### SHORT PROBLEM
Reproduce, word for word and in full, the forum thread below about a camera that freezes on .621 stock.

# . 621 camera



## SC trailbuilder (Jul 13, 2011)

My girlfriend is running. 621 stock out of the blue her camera freezes when she opens it any ideas?

Sent from my DROIDX using RootzWiki


----------



## Goose306 (Sep 12, 2011)

SC trailbuilder said:


> My girlfriend is running. 621 stock out of the blue her camera freezes when she opens it any ideas?
> 
> Sent from my DROIDX using RootzWiki


You try clearing data on the camera app maybe? Or wiping the cache? Beyond that, haven't heard of anyone else reporting it, so if wanted to troubleshoot would need alogcat.


----------



## SC trailbuilder (Jul 13, 2011)

Goose306 said:


> You try clearing data on the camera app maybe? Or wiping the cache? Beyond that, haven't heard of anyone else reporting it, so if wanted to troubleshoot would need alogcat.


I have tried all that very weird, I wish I could root it but. 621 seems hard to get root. Thank you Goose you are very helpful in all the forums!

### PROVIDED DATA
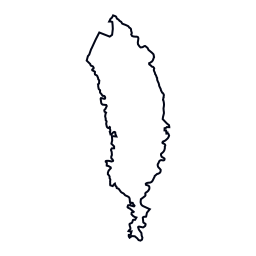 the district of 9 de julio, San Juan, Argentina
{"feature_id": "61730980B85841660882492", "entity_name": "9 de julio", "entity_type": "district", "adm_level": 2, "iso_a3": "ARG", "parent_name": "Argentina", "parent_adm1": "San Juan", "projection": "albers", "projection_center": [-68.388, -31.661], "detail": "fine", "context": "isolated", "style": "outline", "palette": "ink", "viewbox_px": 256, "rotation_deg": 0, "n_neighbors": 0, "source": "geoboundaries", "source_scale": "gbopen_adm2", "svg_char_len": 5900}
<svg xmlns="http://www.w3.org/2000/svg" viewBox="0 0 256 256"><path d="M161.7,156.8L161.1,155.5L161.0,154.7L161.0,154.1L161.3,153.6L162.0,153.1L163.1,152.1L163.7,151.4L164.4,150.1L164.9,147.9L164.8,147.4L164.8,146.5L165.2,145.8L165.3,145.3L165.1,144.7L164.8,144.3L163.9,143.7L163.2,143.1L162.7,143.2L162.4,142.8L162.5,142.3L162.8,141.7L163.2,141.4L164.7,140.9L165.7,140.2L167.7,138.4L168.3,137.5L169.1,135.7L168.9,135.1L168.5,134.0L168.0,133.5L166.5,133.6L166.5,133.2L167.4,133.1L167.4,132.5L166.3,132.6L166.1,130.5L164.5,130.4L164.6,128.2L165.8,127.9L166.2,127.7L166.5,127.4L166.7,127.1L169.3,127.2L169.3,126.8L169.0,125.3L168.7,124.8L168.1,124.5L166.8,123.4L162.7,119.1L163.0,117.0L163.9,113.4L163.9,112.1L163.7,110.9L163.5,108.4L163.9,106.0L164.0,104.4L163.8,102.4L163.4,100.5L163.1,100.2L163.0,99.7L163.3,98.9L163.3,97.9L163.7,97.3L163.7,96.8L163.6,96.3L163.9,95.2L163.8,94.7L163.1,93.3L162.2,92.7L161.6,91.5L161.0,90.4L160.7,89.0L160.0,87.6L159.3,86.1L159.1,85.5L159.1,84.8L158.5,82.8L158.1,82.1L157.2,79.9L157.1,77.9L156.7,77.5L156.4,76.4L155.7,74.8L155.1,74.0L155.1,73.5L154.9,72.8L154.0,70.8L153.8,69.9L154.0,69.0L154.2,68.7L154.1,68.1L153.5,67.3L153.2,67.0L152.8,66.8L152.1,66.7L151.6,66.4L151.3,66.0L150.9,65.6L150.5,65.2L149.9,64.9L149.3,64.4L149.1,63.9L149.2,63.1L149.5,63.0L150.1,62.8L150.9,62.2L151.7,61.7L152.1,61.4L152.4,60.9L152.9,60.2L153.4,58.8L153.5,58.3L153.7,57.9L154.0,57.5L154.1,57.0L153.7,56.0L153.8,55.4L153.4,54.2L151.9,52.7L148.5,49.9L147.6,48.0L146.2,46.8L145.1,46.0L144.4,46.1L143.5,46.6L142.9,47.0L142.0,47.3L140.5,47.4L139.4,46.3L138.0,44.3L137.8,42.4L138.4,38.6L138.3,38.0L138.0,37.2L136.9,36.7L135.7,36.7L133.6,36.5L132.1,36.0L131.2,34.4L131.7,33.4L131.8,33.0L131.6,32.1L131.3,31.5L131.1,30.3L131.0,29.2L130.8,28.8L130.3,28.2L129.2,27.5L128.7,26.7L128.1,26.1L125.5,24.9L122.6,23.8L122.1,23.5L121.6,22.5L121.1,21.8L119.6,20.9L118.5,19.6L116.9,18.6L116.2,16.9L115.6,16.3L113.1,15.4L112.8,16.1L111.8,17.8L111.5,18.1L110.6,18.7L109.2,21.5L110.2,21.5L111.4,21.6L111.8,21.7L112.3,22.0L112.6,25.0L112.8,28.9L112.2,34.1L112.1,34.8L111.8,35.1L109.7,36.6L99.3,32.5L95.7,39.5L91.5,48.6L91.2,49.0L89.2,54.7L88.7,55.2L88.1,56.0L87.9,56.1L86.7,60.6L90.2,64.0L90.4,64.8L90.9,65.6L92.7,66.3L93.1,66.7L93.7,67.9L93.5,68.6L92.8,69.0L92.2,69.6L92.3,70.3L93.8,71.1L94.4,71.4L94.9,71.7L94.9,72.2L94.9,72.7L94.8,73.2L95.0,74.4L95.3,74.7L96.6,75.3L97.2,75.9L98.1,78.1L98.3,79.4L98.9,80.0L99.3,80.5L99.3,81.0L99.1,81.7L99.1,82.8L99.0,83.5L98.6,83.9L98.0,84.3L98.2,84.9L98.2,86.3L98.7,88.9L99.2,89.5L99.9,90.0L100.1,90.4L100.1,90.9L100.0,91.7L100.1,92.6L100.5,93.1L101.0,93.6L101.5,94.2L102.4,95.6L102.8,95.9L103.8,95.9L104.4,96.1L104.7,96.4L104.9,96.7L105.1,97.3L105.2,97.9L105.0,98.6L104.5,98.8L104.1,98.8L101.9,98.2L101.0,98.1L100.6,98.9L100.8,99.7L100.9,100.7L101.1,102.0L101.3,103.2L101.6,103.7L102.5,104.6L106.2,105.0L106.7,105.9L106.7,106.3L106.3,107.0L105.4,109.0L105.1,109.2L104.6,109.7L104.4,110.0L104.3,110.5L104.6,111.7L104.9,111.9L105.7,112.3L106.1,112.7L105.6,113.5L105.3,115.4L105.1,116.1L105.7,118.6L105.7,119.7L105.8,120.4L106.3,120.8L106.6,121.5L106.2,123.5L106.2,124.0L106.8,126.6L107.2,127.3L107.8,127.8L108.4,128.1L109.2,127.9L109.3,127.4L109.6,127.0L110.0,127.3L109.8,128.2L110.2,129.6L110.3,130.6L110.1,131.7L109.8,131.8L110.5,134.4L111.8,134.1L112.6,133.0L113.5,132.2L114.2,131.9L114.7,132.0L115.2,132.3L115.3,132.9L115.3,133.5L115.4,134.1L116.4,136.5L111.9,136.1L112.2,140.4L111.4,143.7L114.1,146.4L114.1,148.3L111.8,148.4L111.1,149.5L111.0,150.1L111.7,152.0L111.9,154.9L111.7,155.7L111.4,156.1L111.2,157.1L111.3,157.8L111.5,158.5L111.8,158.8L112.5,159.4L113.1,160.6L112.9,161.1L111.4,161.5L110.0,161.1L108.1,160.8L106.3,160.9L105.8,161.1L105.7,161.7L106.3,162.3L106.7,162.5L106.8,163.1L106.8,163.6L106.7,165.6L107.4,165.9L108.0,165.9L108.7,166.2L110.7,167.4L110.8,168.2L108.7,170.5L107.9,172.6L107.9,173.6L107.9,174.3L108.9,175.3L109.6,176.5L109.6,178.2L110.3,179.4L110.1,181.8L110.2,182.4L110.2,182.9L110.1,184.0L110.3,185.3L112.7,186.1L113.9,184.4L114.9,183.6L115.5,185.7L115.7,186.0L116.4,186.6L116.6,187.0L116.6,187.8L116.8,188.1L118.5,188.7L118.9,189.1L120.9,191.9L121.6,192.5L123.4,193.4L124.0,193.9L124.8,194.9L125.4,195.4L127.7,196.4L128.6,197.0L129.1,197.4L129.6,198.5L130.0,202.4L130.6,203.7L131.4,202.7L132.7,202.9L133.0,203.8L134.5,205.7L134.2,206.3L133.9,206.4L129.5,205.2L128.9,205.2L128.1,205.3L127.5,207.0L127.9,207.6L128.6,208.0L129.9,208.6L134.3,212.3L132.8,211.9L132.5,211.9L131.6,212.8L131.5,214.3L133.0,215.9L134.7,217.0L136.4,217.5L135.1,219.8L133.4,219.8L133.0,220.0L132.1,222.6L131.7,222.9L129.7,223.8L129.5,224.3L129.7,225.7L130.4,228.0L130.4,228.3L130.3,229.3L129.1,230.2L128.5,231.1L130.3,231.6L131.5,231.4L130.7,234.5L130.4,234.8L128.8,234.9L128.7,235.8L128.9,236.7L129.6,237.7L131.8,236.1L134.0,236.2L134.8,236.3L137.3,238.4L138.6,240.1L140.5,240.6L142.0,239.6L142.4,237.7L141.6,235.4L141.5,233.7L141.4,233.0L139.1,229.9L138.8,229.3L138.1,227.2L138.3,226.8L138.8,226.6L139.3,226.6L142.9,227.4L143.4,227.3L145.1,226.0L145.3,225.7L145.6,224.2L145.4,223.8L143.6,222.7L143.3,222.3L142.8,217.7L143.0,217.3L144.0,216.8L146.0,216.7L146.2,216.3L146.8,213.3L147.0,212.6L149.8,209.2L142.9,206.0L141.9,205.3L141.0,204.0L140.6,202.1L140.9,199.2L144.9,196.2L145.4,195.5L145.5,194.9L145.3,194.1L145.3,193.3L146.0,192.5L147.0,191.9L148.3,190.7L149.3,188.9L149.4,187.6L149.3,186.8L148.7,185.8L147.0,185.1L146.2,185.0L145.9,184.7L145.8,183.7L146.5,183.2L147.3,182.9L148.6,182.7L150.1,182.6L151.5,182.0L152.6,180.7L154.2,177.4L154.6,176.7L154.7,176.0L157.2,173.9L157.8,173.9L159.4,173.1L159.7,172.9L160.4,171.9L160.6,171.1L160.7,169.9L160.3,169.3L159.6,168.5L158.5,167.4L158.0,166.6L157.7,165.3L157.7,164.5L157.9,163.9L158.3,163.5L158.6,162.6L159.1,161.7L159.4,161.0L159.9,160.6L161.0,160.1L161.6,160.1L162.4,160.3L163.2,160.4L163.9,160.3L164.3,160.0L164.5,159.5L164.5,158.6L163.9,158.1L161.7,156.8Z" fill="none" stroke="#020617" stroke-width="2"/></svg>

### THE RESULT
# . 621 camera



## SC trailbuilder (Jul 13, 2011)

My girlfriend is running. 621 stock out of the blue her camera freezes when she opens it any ideas?

Sent from my DROIDX using RootzWiki


----------



## Goose306 (Sep 12, 2011)

SC trailbuilder said:


> My girlfriend is running. 621 stock out of the blue her camera freezes when she opens it any ideas?
> 
> Sent from my DROIDX using RootzWiki


You try clearing data on the camera app maybe? Or wiping the cache? Beyond that, haven't heard of anyone else reporting it, so if wanted to troubleshoot would need alogcat.


----------



## SC trailbuilder (Jul 13, 2011)

Goose306 said:


> You try clearing data on the camera app maybe? Or wiping the cache? Beyond that, haven't heard of anyone else reporting it, so if wanted to troubleshoot would need alogcat.


I have tried all that very weird, I wish I could root it but. 621 seems hard to get root. Thank you Goose you are very helpful in all the forums!